## Exponential Smoothing Practical

In this practical we will explore a dataset contianing a company's revenue over time and build forecasts using exponential smoothing


### Exercise 1: 

1. Read in `data/MonthlySales.csv`
2. Divide each entry in the revenue column by 1e6 in order to convert to a millions scale
3. Select just the `Period` and `Revenue` columns and save this to a dataframe called `df`

In [None]:
import pandas as pd
import matplotlib.pyplot as plt
from statsmodels.tsa.api import ExponentialSmoothing, SimpleExpSmoothing
from statsmodels.graphics.tsaplots import plot_acf

In [None]:
# 1. Import the data
# Your code here

# Here we have monthly sales data for a company.
# We will focus solely on the revenue and explore if we can model the company revenue using time series.

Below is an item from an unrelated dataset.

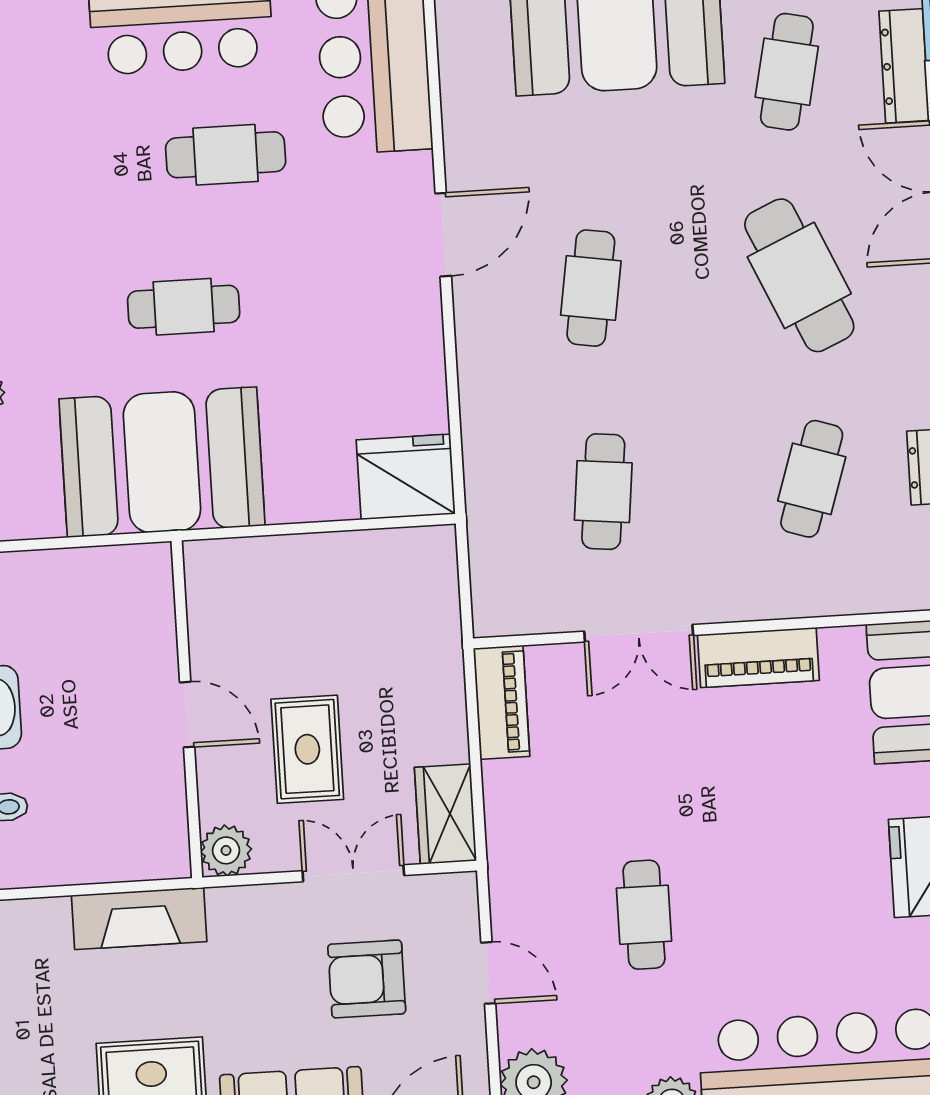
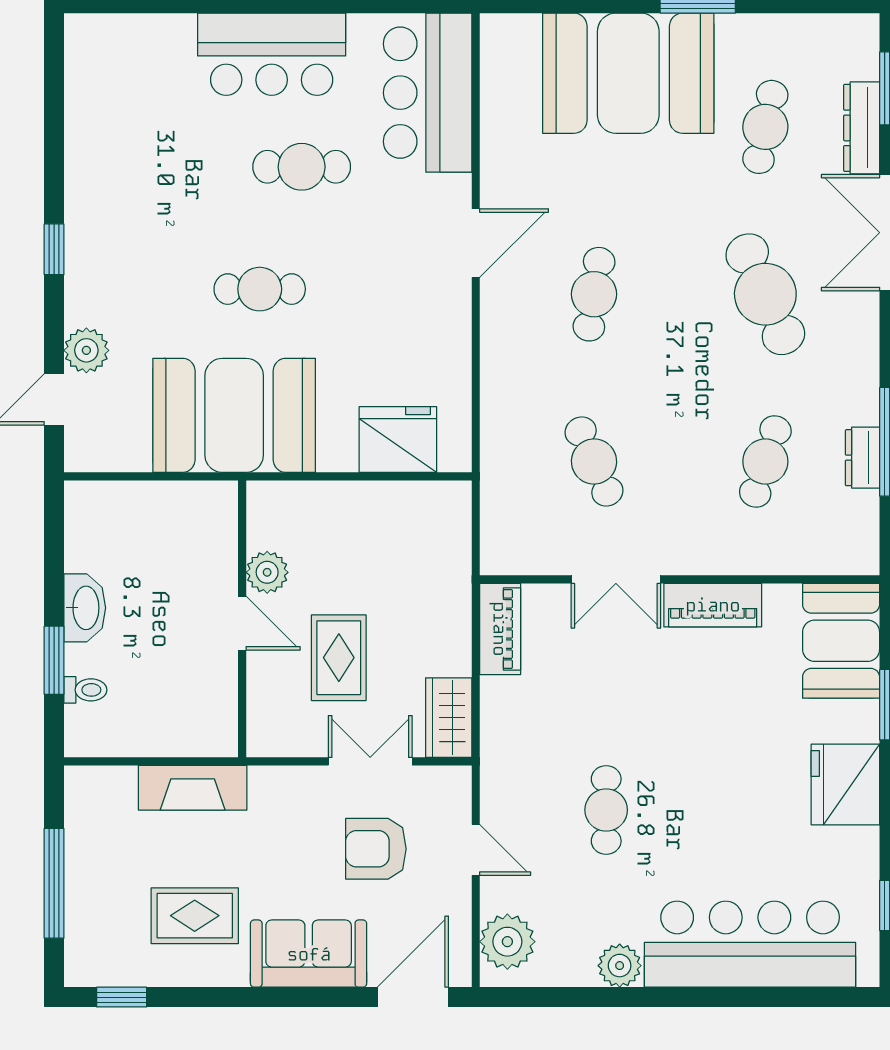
fridge: (406, 477) -> (398, 440), moved
cafe table: (603, 492) -> (594, 461), turned -30
plant: (226, 850) -> (267, 572), moved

# 2. Convert the revenue to be on a scale of millions for readability.
# Your code here

# 3. Select a subsection
# Your code here


Run the below cells to dropnans and format the datetimes

In [None]:
# Drop any NaN values
df.dropna(inplace=True)

# Convert the data to have datetime indices
# df.loc[:,'Period'] = pd.to_datetime(df['Period'], format="%d.%m.%Y")
df["Period"] = pd.to_datetime(df["Period"], format="%d.%m.%Y")
df.set_index("Period", inplace=True)

# For our model building later, we attach a data frequency to the times. This is not essential but avoids warnings
df.index = pd.DatetimeIndex(df.index.values, freq=df.index.inferred_freq)
df.head()

### Exercise 2:

Plot the data and think about features that you see.

In [None]:
# Your code here


### Exercise 3: 

Split the data into training and test sets, using the last 12 data points as the test set, representing 1 year.

In [None]:
# Your code here

plt.figure()
plt.plot(df)
plt.plot(test)
plt.legend(["time series", "test data"])

### Exercise 4: 

1. Using the function `SimpleExpSmoothing` with `initialization_method="estimated"` to fit the SES model to the training data. Note that when using .fit() with no provided parameters, the function will run an automatic optimization to select the parameter $\alpha$ for us.

2. Then use your model to forecast `len(test)` data points, which is our prediction of the test data, and save the output to `ypred`. The remaining code will plot the result. 

In [None]:
# Your code here

plt.figure()
plt.plot(df)
plt.plot(test.index, y_pred)
plt.plot(test)
plt.legend(["true data", "prediction", "test data"])

As expected here, we see that the SES model produces a flat forecast based on a weighted average of past values. However, we clearly have a trend component in our data, so let's see if we can improve the forecast. 

Note that you could manually find the trend, difference the data to remove the trend and create a forecast this way, however Holt's Linear Model will essentially do this for us!

### Exercise 5:

Now use the `ExponentialSmoothing` function to create an instance of Holt's linear model (DES). Recall that we can include an additive trend component using `trend="add"`.

As before, create a forecast of length equal to the test data and call this `y_pred`.

In [None]:
# Your code here

plt.figure()
plt.plot(df)
plt.plot(test.index, y_pred)
plt.plot(test)
plt.legend(["true data", "prediction", "test data"])

### Exercise 6: 

An extension of Holt's Linear Model to include seasonality is known as Holt Winters. This works in a very similar way, adding in a seasonal component to the forecast equation, and creating a seasonal equation which shows a weighted average between the current seasonal index, and the seasonal index of the same season at the last periodicity. 

This is very simply included in the `ExponentialSmoothing` function by including 2 parameters: `seasonal` and `seasonal_periods`. In order to know what period to use, let's first use the autocorrelation function (ACF). 

Using `plot_acf`, explore the ACF for our data, using lags up to 15. 

In [None]:
# Your code here


### Exercise 7:

Create a Holt Winters forecast using the following steps:

1. Use the `ExponentialSmoothing` function with the training data `train`.
2. Specify `seasonal="add"` and `initialization_method="estimated"`
3. Use the largest significant lag as the value for `seasonal_periods` 
4. Use `.fit()` to fit the model
5. Using `.forecast(len(test))` create a forecast and store it in `y_pred` 

In [None]:
# Your code here

plt.figure()
plt.plot(df)
plt.plot(test.index, y_pred)
plt.plot(test)
plt.legend(["true data", "prediction", "test data"])

Note that we could explore the residuals and build out a model for those if we believed there was signal in them. Our forecast would then be the sum of these models.